Robyn Walters of Viola’s Flower Garden is busy planning out the calendar for her company’s different sales events. She plans to open the garden in March and is ready for whatever weather comes her way. “Some years we are open during the entire month of March and some years it snows and we are only open a few days.”

Native Plant and Seed owner Nigel Sparks also opens in March and right now his grounds are in the midst of transition as he adds new features to showcase landscaping options. Sparks has been in business for 19 years – 15 at his current location – and his focus as Spring approaches is “permaculture and water harvesting.” He wants to promote water harvesting to water the plants and grasses that are sold at his nursery.

Each nursery has some unique features that offer Flagstaff residents a great deal of variety and choice when it comes to plants, classes and events.

Walters owns Viola’s Flower Garden with her business partner, Art Escobedo. She started Viola’s 12 years ago because, “I wanted to work outside.” She has had her current location on Route 66 since 2006. Her online seed business is something that keeps her motivated during the winter months.

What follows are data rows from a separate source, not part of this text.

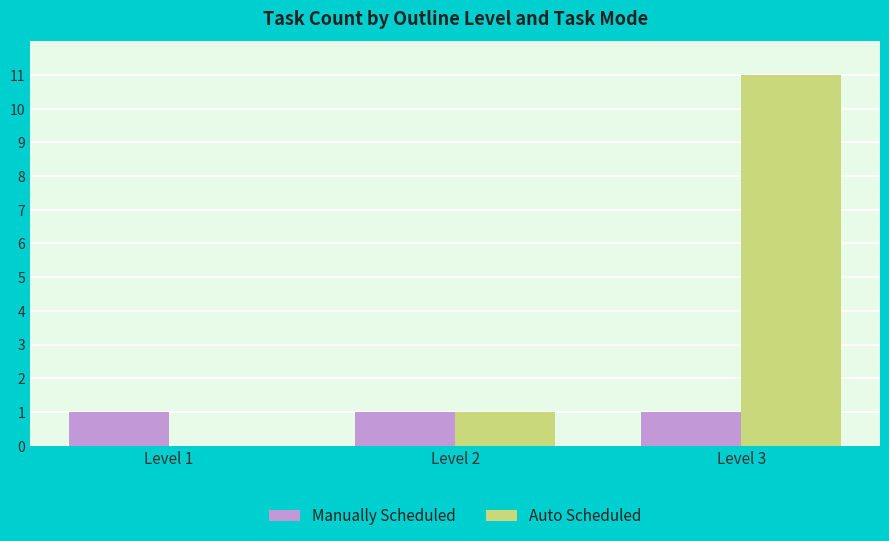

Which series has the largest range (max minus min)?

Auto Scheduled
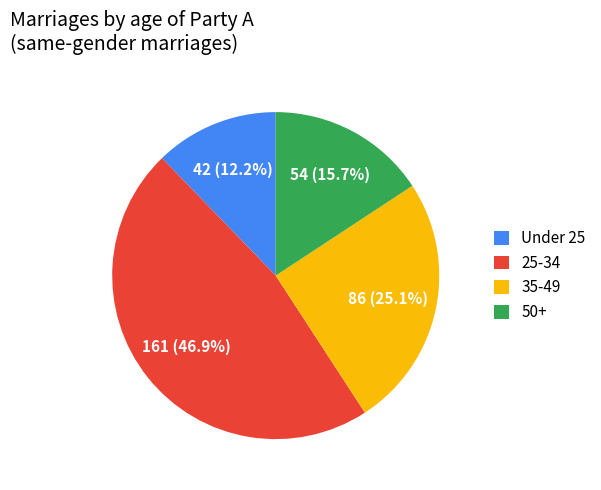

Is there any slice that represents more than half of the pie?

No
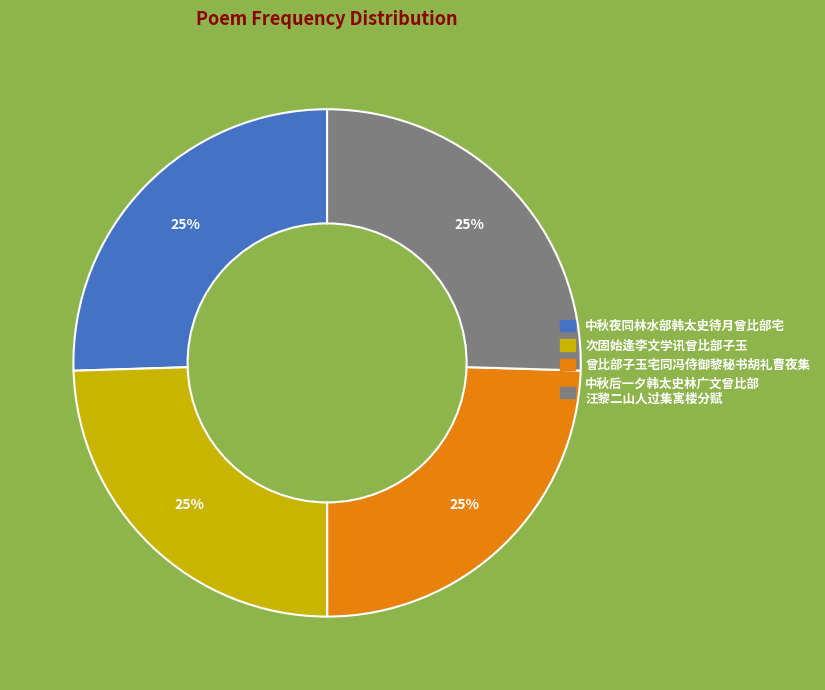

Is there a majority slice in this chart?

No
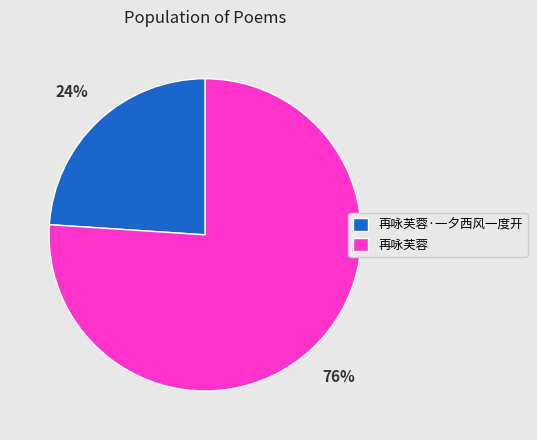

Count the number of slices in the pie.

2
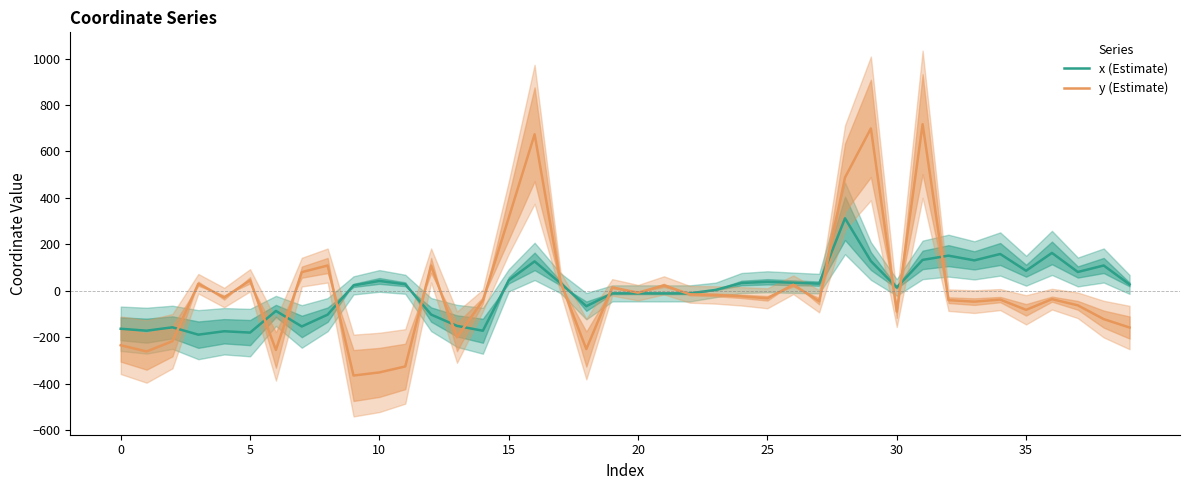

How many intersections are there between y (Estimate) and x (Estimate)?

14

She sells seeds for flowers and vegetables and says that the seed selling business is growing, which is exciting and motivating during the months when there isn’t much to do.

Another exciting event for Viola’s is the Tomato Festival, which happens on May 1. This will be the third year for the festival, where all weekend there are classes, art exhibits and more than 100 varieties of tomatoes to purchase. It is a fun event and a great time to learn more about different tomatoes. Details can be found on Viola’s Flower Garden website.

Sparks of Native Plant and Seed is busy planning a “Landscape Lecture Series” that will occur every other week at the nursery. He says there will be a lot more landscape demonstrations, including the demonstration of a solar powered water feature that uses harvested water. Dates, times and topics for these lectures soon will be posted on the Native Plant and Seed website.

Meanwhile, Warner-Andersen, who has worked at Warner’s nursery for many years and is herself a third generation member of the Warner family, is excited about Warner’s “Mulch Madness” event, which happens in March. She says this is a “great time to prepare your soil for your garden and Warner’s can help.” Check out Warner’s website for details.

Each of the owners of these three nurseries had some advice for those champing at the bit to get their gardens and yards growing and blooming. Sparks suggests ordering “grass plugs,” which are less labor intensive than seed and take less water. He also said, “Now and at the end of June is the time to get a water harvesting system set up.”

Warner-Andersen suggests cutting back grasses and perennials that didn’t get trimmed before it snowed and planting, when you can, dormant trees and shrubs. She also says to plant pansies as they do not mind the cold or snow and will soon be available at Warner’s.

Walters just wants people to know that “gardening can be simple and lots of fun – get a good bag of soil, water your plants and they will grow – it’s that simple.”